Greek Mushroom & Potato Salad
Here is a recipe for a gourmet potato salad with Mediterranean flair. Greek Mushroom and Potato Salad with Cherry Tomatoes, Feta Cheese, and Olives
Ingredients
For the salad
- 400 g baby potatoes sliced in half
- 1 tsp dried oregano
- 250 g white button mushrooms sliced in half
- ½ red onion thinly sliced
- 200 g cherry tomatoes sliced in half
- ½ large cucumber deseeded and roughly chopped
- 100 g feta cheese roughly broken into chunks
- 100 g black olives preferably Kalamata
- 1 handful fresh oregano leaves
For serving
- olive oil for cooking and dressing
- juice of 1 lemon for dressing
- salt and pepper to taste
Instructions
For the potatoes
- Gently boil the potatoes in salted water until tender. Drain and leave to steam dry and cool.

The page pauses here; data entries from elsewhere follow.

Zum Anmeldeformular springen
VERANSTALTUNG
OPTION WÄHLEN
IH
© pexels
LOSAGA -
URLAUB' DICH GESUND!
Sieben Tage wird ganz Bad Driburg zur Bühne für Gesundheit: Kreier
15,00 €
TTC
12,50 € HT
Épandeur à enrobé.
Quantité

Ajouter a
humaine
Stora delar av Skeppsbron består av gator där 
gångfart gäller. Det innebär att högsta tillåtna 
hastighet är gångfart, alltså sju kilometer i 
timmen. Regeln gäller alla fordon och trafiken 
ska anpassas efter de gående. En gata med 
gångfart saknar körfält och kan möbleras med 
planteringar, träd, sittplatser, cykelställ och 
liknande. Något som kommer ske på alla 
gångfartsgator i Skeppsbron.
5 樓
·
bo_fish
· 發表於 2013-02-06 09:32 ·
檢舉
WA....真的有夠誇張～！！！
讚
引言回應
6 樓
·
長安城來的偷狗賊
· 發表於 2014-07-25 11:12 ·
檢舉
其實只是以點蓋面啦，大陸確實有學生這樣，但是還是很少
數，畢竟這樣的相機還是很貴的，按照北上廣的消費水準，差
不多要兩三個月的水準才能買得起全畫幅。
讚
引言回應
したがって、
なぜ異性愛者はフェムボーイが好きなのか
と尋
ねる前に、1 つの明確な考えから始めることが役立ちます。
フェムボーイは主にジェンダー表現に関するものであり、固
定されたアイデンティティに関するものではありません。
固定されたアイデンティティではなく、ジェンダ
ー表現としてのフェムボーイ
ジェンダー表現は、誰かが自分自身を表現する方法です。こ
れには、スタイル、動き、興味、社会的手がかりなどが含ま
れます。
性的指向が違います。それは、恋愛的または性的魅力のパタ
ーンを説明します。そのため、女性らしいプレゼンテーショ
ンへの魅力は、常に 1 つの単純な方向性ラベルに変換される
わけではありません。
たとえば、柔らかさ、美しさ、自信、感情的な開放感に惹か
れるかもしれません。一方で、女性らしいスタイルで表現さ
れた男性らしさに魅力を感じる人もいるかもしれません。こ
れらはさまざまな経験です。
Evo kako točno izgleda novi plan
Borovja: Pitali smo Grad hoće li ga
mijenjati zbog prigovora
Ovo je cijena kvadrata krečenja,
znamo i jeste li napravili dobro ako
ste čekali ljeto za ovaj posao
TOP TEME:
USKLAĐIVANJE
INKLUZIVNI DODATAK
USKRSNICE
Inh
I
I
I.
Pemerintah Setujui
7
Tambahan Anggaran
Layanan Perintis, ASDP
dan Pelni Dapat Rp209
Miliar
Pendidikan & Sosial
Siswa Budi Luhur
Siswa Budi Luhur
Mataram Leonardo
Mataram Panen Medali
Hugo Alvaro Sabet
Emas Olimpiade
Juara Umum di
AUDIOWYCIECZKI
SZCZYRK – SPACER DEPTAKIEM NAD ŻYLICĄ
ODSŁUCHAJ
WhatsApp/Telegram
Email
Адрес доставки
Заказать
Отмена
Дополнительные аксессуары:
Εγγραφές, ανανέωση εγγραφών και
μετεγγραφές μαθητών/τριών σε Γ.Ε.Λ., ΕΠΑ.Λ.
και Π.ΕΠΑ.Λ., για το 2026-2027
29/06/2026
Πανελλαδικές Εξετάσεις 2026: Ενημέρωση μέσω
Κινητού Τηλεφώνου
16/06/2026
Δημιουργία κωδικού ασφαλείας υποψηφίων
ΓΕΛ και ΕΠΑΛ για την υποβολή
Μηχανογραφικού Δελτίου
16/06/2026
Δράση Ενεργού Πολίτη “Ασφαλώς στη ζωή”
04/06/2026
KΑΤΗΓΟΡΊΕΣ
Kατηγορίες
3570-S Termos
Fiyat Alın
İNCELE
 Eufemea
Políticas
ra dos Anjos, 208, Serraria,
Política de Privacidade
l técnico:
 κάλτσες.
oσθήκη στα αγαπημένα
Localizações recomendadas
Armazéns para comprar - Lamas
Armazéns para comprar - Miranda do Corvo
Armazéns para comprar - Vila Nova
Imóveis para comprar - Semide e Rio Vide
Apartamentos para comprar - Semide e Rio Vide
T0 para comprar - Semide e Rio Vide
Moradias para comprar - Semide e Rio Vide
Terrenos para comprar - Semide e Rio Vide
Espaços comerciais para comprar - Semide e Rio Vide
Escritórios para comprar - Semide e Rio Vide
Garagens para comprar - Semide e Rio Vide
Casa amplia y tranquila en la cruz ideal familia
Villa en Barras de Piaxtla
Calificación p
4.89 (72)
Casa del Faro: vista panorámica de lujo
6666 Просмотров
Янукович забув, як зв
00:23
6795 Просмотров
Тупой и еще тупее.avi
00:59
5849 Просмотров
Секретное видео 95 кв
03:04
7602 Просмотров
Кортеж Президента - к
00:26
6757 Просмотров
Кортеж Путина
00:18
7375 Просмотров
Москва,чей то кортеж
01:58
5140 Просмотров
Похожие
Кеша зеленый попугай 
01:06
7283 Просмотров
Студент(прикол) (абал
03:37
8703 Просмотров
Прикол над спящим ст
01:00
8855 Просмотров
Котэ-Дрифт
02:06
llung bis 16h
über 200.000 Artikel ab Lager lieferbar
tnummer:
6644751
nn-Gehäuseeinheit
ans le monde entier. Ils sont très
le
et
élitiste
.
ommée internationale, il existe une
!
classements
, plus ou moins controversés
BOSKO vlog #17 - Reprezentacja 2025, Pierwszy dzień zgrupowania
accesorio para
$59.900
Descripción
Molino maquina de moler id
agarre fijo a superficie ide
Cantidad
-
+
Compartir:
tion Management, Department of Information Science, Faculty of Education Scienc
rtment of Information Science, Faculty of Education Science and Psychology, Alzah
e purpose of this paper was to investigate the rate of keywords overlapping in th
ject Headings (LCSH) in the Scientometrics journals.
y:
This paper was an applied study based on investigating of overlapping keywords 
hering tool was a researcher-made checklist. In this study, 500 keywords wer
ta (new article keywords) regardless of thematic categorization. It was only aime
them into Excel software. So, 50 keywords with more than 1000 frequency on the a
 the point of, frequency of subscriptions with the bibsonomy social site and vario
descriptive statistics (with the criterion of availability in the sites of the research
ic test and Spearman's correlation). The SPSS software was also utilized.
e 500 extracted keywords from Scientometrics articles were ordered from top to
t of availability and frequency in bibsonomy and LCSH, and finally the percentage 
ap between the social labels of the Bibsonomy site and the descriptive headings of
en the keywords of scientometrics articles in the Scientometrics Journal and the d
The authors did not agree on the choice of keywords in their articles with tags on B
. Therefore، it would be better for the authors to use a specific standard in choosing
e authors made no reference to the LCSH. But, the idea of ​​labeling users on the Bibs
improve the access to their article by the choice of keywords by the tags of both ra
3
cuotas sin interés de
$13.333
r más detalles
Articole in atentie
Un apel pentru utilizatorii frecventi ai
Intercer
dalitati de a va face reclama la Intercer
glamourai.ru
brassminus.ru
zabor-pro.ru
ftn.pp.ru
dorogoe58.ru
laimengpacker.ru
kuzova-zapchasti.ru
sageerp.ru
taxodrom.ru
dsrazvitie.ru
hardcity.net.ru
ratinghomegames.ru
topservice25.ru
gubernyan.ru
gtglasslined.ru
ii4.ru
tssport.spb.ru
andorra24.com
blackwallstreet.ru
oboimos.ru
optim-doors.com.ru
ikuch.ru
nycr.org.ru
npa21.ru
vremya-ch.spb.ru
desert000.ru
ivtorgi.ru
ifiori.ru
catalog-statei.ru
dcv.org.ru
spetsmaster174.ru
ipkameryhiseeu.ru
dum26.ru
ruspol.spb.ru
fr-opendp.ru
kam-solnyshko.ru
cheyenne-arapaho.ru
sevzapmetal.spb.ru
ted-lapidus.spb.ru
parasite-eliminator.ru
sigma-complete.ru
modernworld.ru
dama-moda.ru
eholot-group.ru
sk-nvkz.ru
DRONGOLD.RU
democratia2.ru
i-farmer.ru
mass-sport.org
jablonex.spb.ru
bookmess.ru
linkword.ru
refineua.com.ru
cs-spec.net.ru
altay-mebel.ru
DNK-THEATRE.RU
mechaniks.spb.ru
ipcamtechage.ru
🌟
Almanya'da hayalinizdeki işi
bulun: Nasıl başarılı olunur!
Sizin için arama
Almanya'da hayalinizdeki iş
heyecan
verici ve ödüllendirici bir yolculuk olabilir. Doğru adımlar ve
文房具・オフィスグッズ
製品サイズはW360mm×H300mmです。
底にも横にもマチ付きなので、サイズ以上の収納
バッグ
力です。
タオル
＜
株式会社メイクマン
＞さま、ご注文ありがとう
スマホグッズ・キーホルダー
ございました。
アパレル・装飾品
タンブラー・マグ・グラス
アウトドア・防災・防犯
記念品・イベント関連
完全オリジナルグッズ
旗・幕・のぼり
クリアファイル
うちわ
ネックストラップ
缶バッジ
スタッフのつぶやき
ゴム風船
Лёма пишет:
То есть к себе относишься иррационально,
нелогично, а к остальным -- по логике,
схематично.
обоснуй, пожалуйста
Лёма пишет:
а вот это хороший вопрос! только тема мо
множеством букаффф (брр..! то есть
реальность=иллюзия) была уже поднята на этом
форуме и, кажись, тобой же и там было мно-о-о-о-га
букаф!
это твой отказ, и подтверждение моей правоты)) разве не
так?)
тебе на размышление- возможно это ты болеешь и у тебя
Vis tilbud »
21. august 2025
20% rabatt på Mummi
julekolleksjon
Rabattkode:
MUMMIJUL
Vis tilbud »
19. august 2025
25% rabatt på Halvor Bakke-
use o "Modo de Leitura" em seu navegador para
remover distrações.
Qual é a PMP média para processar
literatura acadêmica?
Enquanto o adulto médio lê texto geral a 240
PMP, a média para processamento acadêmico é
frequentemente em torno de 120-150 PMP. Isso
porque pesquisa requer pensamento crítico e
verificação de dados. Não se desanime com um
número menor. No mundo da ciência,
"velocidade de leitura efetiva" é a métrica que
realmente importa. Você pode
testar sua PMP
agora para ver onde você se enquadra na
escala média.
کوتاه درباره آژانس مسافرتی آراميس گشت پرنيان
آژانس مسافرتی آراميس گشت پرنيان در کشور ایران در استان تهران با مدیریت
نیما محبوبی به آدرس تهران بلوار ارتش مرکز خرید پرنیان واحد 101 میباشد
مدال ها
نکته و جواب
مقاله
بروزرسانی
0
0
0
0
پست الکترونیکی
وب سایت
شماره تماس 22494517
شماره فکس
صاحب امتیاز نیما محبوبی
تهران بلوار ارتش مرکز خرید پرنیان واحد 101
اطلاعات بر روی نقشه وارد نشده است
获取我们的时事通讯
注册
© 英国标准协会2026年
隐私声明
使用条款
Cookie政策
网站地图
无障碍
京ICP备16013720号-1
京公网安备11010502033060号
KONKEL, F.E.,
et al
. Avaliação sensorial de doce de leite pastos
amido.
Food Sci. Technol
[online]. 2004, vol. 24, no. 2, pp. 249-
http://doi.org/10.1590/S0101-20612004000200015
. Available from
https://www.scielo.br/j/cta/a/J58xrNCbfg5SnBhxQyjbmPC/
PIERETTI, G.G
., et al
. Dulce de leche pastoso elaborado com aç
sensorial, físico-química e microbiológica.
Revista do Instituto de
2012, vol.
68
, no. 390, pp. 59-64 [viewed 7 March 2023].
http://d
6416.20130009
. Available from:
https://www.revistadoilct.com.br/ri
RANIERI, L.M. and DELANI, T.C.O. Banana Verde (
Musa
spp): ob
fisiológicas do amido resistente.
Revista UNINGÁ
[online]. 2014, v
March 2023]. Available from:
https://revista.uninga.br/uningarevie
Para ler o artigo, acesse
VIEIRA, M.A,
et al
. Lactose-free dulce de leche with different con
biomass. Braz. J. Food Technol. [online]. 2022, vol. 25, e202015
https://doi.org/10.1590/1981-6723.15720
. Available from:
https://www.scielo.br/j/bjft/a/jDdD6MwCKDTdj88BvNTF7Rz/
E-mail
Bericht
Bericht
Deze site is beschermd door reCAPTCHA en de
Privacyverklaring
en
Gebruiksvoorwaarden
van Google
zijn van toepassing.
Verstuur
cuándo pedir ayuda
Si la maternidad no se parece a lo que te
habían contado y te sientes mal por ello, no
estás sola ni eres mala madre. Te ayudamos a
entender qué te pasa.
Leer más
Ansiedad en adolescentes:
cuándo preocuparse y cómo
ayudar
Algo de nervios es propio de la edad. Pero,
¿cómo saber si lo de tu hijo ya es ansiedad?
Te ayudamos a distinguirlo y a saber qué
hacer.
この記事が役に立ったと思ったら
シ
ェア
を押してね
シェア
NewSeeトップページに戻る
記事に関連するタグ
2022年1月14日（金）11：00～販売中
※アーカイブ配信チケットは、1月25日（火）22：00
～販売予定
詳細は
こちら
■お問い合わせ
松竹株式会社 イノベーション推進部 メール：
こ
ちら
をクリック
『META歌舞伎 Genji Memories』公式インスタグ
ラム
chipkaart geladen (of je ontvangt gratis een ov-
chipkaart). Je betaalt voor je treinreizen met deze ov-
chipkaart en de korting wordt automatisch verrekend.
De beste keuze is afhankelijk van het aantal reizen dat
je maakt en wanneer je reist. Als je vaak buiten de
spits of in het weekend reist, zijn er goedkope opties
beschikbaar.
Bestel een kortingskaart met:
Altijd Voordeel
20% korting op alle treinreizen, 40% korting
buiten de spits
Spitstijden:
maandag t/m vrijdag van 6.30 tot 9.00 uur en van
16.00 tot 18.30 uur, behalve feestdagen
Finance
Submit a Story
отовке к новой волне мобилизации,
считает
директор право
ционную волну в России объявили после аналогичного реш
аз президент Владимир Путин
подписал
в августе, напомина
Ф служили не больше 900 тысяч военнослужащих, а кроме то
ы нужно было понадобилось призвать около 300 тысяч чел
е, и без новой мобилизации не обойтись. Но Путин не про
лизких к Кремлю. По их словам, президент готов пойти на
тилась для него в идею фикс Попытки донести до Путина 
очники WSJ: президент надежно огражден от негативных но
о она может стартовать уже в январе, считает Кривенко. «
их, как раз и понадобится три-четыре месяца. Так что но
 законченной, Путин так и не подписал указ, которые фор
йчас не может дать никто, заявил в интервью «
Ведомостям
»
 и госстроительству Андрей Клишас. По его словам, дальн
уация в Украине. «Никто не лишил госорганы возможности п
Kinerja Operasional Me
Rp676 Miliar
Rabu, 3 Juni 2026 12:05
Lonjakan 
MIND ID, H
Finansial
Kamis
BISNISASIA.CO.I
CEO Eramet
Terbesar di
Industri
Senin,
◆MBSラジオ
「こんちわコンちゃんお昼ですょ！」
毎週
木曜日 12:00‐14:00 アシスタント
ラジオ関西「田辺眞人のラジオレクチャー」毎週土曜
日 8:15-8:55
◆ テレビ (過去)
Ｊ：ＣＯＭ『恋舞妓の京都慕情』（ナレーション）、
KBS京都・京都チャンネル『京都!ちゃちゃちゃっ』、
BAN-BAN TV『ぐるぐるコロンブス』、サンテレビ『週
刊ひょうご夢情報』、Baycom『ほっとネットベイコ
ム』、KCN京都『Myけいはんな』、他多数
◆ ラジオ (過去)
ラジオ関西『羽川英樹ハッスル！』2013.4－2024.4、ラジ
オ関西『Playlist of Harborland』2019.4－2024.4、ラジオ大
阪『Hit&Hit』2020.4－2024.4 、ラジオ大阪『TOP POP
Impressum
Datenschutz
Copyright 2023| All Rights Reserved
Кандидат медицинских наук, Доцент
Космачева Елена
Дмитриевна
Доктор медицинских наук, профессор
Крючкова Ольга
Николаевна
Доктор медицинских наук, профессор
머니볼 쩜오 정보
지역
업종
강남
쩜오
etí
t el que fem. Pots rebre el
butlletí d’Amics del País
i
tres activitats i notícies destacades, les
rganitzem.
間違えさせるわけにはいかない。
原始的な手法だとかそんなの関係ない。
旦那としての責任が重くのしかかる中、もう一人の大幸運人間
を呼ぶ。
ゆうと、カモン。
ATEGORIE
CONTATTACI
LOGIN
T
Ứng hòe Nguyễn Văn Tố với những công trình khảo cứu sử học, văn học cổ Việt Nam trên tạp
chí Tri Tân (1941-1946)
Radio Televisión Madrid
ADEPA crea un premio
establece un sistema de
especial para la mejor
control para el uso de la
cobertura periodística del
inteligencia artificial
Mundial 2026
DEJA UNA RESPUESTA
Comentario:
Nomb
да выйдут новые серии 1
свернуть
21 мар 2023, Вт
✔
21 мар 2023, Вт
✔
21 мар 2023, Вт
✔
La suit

- When cool, place in a bowl and season with salt and pepper. Drizzle with olive oil, lemon juice and dried oregano. Toss to coat well.
For the mushrooms
- Heat a large frying pan over medium high heat. Add a drizzle of olive oil. Cook the white buttons until lightly golden brown. Season well.
To assemble
- Put the onion, tomatoes and cucumber in a bowl and season to taste.Add the mushrooms and potatoes and mix.
- Scatter the top of the salad with feta, olives and oregano leaves.Sprinkle over the dried oregano and drizzle everything with a little olive oil and lemon juice and serve.